De janeiro a julho, o TJ-SP gerou 5.062 concessões no STJ. Esse número representa 22,6% dos 22.353 HCs e RHCs concedidos.

Não à toa, o TJ paulista é a corte que tem manifestado resistência ímpar a adotar a jurisprudência não vinculante — e, por vezes, até as que deveriam vincular —, em uma espécie de medição de forças que tem gerado críticas e embates, além de reiterados pedidos de conscientização.

Proporcionalmente, no entanto, São Paulo não é o estado que mais gera concessões de ordem em HC ou RHC. Esse posto pertence ao Acre, onde 28,8% das impetrações culminam em decisões a favor da defesa no STJ. Pernambuco (19,8%) e Rio de Janeiro (19,4%) também se destacam nessa lista.
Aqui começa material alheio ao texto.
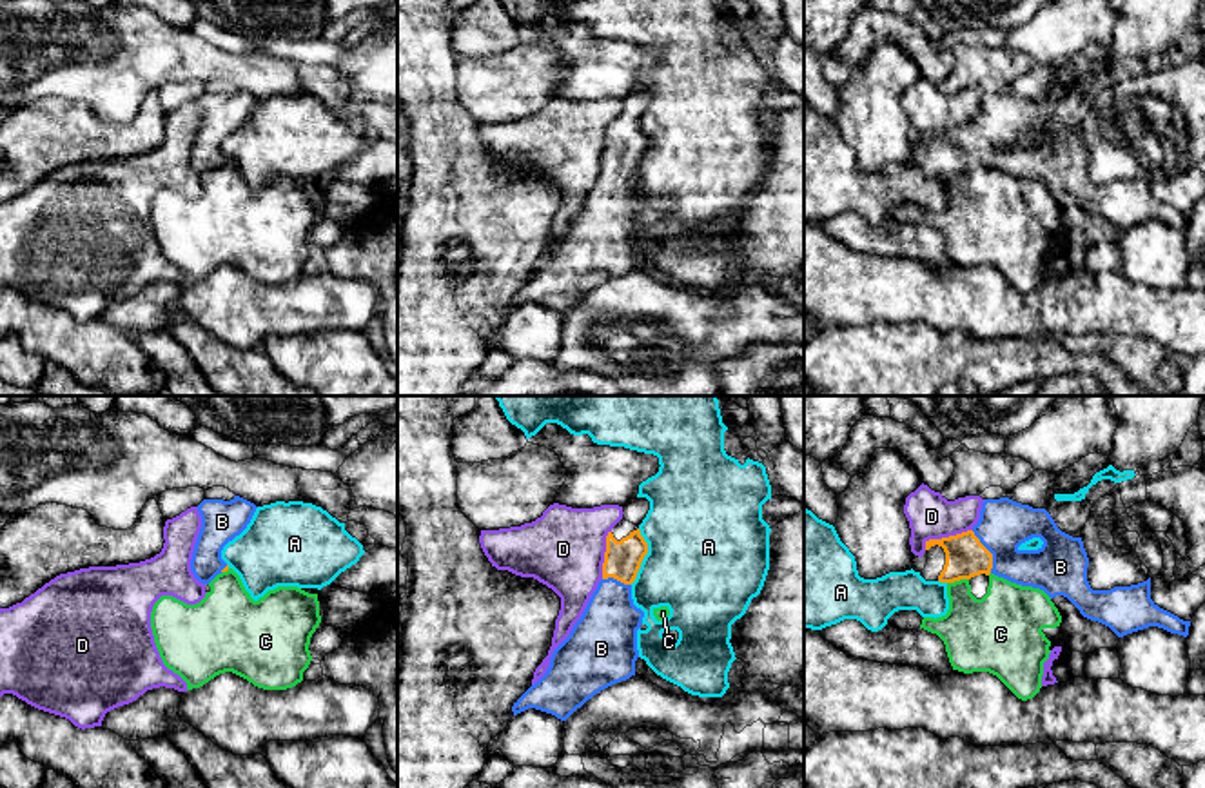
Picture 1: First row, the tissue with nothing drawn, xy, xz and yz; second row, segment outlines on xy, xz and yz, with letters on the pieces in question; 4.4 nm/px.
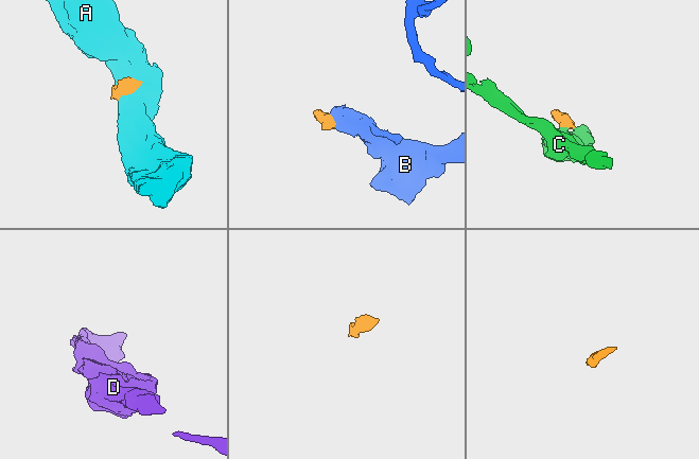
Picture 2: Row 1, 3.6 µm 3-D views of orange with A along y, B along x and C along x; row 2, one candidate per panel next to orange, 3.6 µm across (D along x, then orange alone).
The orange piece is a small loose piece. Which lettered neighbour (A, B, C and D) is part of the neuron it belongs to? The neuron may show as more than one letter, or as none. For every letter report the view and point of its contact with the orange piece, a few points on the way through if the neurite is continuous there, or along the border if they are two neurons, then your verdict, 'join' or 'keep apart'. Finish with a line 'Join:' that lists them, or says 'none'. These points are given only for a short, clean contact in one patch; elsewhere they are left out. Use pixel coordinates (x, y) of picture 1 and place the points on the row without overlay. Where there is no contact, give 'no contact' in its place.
A: meets orange in xz at (645, 147); keep apart
B: meets orange in yz at (989, 146); runs through yz (966, 149), (971, 146), (989, 146), (1004, 118); join
C: meets orange in yz at (957, 173); border along yz (968, 171), (948, 177); keep apart
D: meets orange in yz at (946, 131); keep apart
Join: B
Para David Metzker, esses dados lançam luz sobre a necessidade urgente de pesquisas empíricas, especialmente no contexto do Habeas Corpus — mecanismo processual crucial que exige uma abordagem responsável, estratégica e objetiva.

“A era da aplicação arbitrária do direito, à mercê da vontade individual do julgador, não é mais aceitável. Mesmo que nosso sistema jurídico não tenha tradição no uso de precedentes, não podemos continuar ignorando essa abordagem”, avalia o advogado em artigo.